Multiparentalidade: um novo olhar jurídico sobre a filiação

DIREITO DE FAMÍLIA

Dra. Paula Criciúma Pires Moraes

7/3/20252 min read

A multiparentalidade permite que uma pessoa tenha dois pais ou duas mães em seu registro de nascimento, com todos os efeitos jurídicos decorrentes dessa relação. Essa realidade social é especialmente presente em famílias reconstituídas, nas quais enteados desenvolvem fortes vínculos afetivos com padrastos ou madrastas, transformando-os em verdadeiros pais ou mães socioafetivos.

O princípio da afetividade é hoje o grande norteador do Direito de Família contemporâneo. Antes visto como elemento secundário, passou a ser a base fundamental das relações familiares. Embora não esteja expressamente previsto na Constituição Federal, encontra respaldo implícito nos artigos 226, §§ 3º e 4º, 227, 229 e 230, conferindo-lhe valor jurídico indiscutível.

O conceito de filiação também evoluiu significativamente. Antes vinculado ao casamento e à preservação patrimonial, tornou-se mais igualitário e justo após a Constituição Federal de 1988. O artigo 227, §6º da CF e o artigo 1.596 do Código Civil de 2002 equiparam todos os tipos de filiação (matrimonial, extramatrimonial ou por adoção), vedando qualquer forma de discriminação. Atualmente, o que realmente importa é a relação de afeto, e não a origem biológica ou formal.

A chamada paternidade socioafetiva surge justamente dessa construção afetiva: laços de amor, cuidado, convivência e assistência moral e material ao longo do tempo. Esse vínculo é reconhecido pela jurisprudência brasileira, muitas vezes prevalecendo sobre a paternidade biológica. Para sua configuração, exige-se a chamada "posse do estado de filho", que envolve o nome, o tratamento social e o reconhecimento público dessa condição.

Reconhecimento da multiparentalidade

O reconhecimento pode se dar de duas formas:

  • Judicial: diversos tribunais já admitem a multiparentalidade. O Supremo Tribunal Federal (STF), no julgamento do Recurso Extraordinário nº 898.060/SC (Tema 622 da Repercussão Geral), consolidou o entendimento de que a paternidade socioafetiva, mesmo não registrada, não impede o reconhecimento simultâneo da paternidade biológica, assegurando efeitos jurídicos plenos a ambos os vínculos.

  • Extrajudicial: também é possível o reconhecimento diretamente em cartório, conforme os Provimento nº 63/2017 e nº 83/2019 do Conselho Nacional de Justiça (CNJ).

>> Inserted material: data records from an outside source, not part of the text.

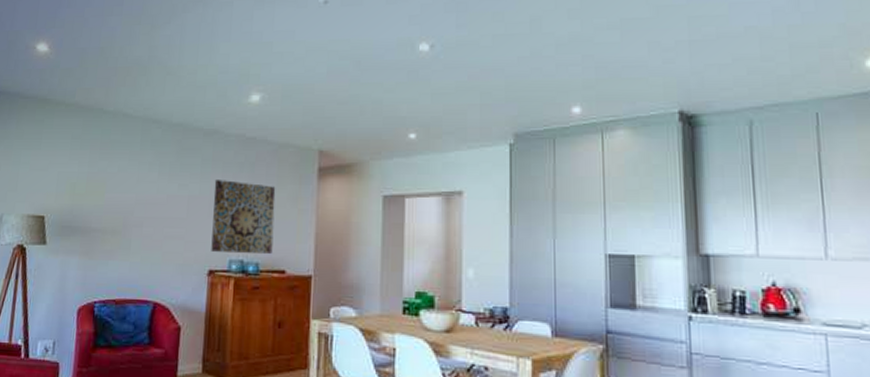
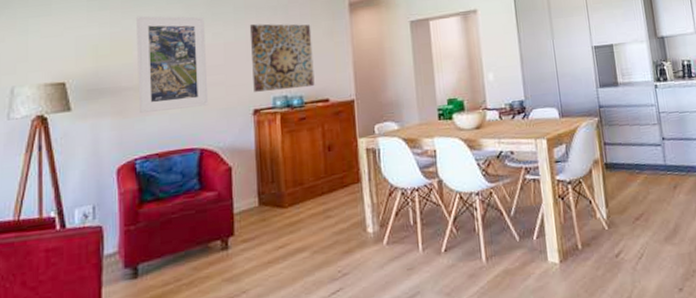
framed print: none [104,158,173,259] -> present [137,15,209,113]

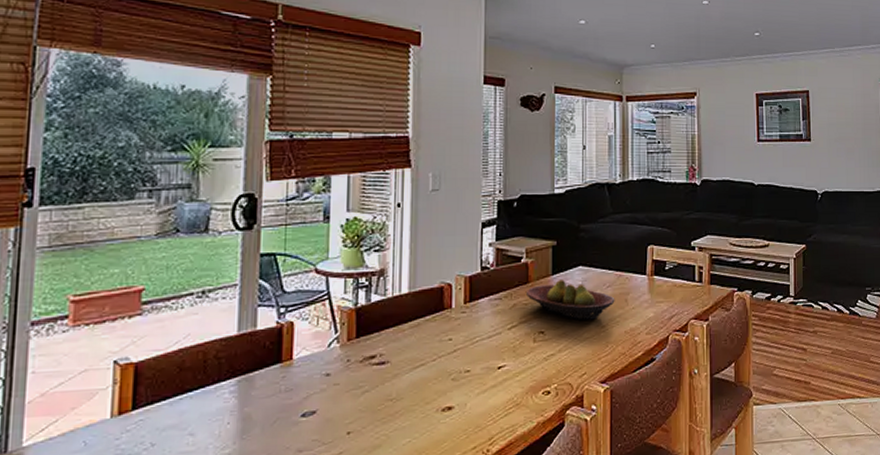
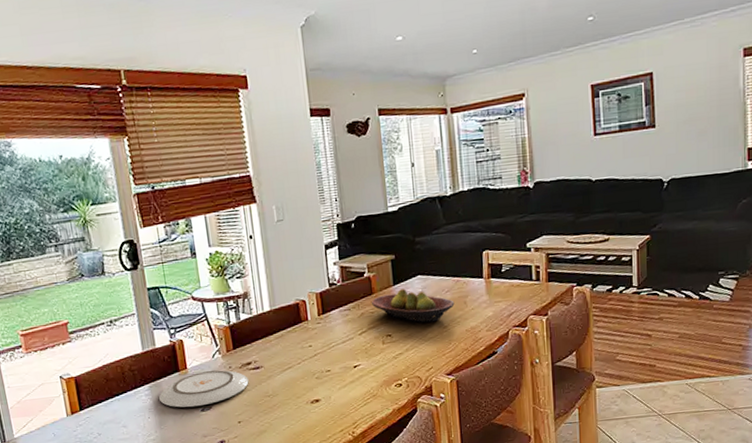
plate: none [248,363,369,411] -> present [159,370,249,408]

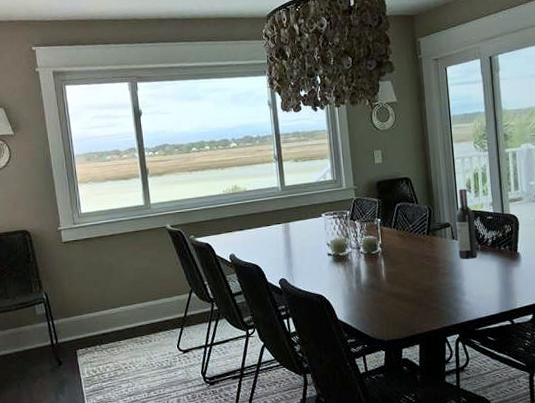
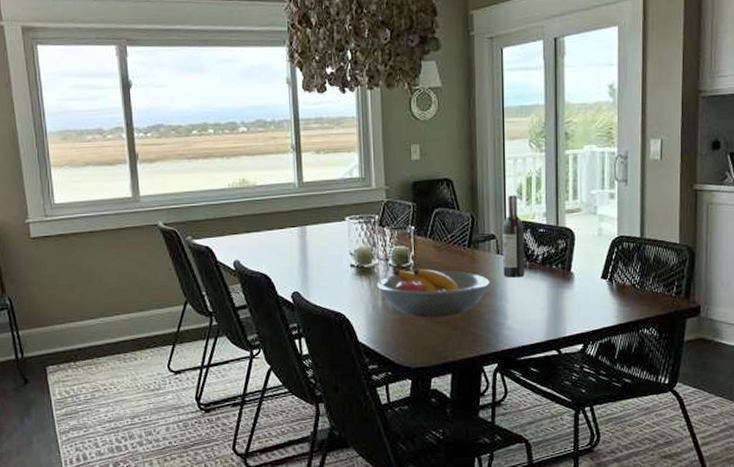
fruit bowl: none [350,254,448,297] -> present [376,268,490,318]

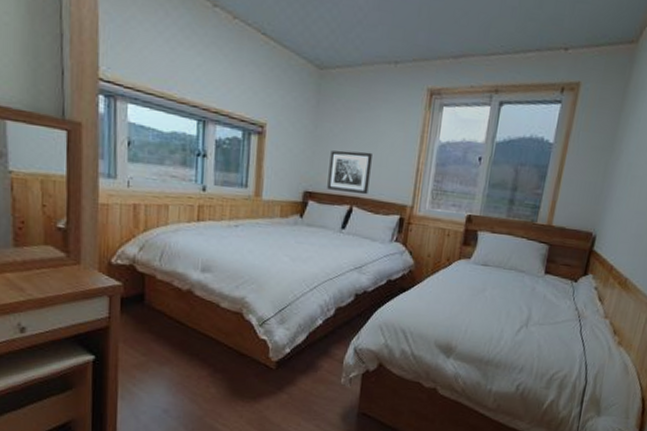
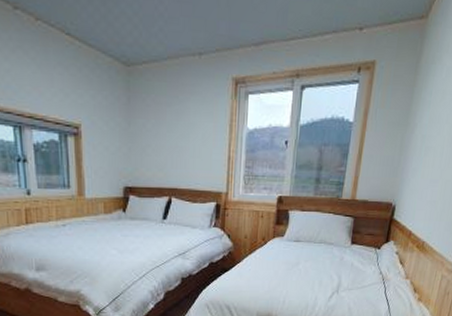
wall art: present [327,150,372,195] -> none [146,144,185,186]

Contudo, o Provimento 83 limitou essa via à inclusão de apenas um ascendente socioafetivo. Para incluir mais de um, é necessária decisão judicial.

Principais consequências jurídicas
O reconhecimento da multiparentalidade gera uma série de direitos e deveres recíprocos entre pais e filhos, reafirmando a proibição de distinção entre os filhos.
  • Alimentos: o dever de prestar alimentos é recíproco e irrevogável. A relação socioafetiva pode fundamentar a obrigação alimentar, que pode ser dividida entre os diversos genitores.

  • Guarda e visitas: todos os pais ou mães têm direito à guarda e visitas, sempre priorizando o melhor interesse da criança. A convivência com todos os genitores é essencial para um desenvolvimento psicológico e afetivo saudável.

  • Direito sucessório: na sucessão, a multiparentalidade garante igualdade entre todos os filhos e pais, assegurando a cada um sua cota-parte na herança. O STF já reconheceu o direito sucessório recíproco entre filhos e genitores, independentemente da origem biológica ou socioafetiva.

Conclusão

A multiparentalidade reflete as transformações sociais e afetivas das famílias contemporâneas. Seu reconhecimento, seja judicial ou extrajudicial, fortalece a proteção integral da criança e do adolescente, promovendo vínculos baseados no afeto, na convivência e no cuidado. Assim, o Direito de Família brasileiro avança para acompanhar as dinâmicas sociais e garantir que todos os laços afetivos relevantes sejam juridicamente reconhecidos e protegidos.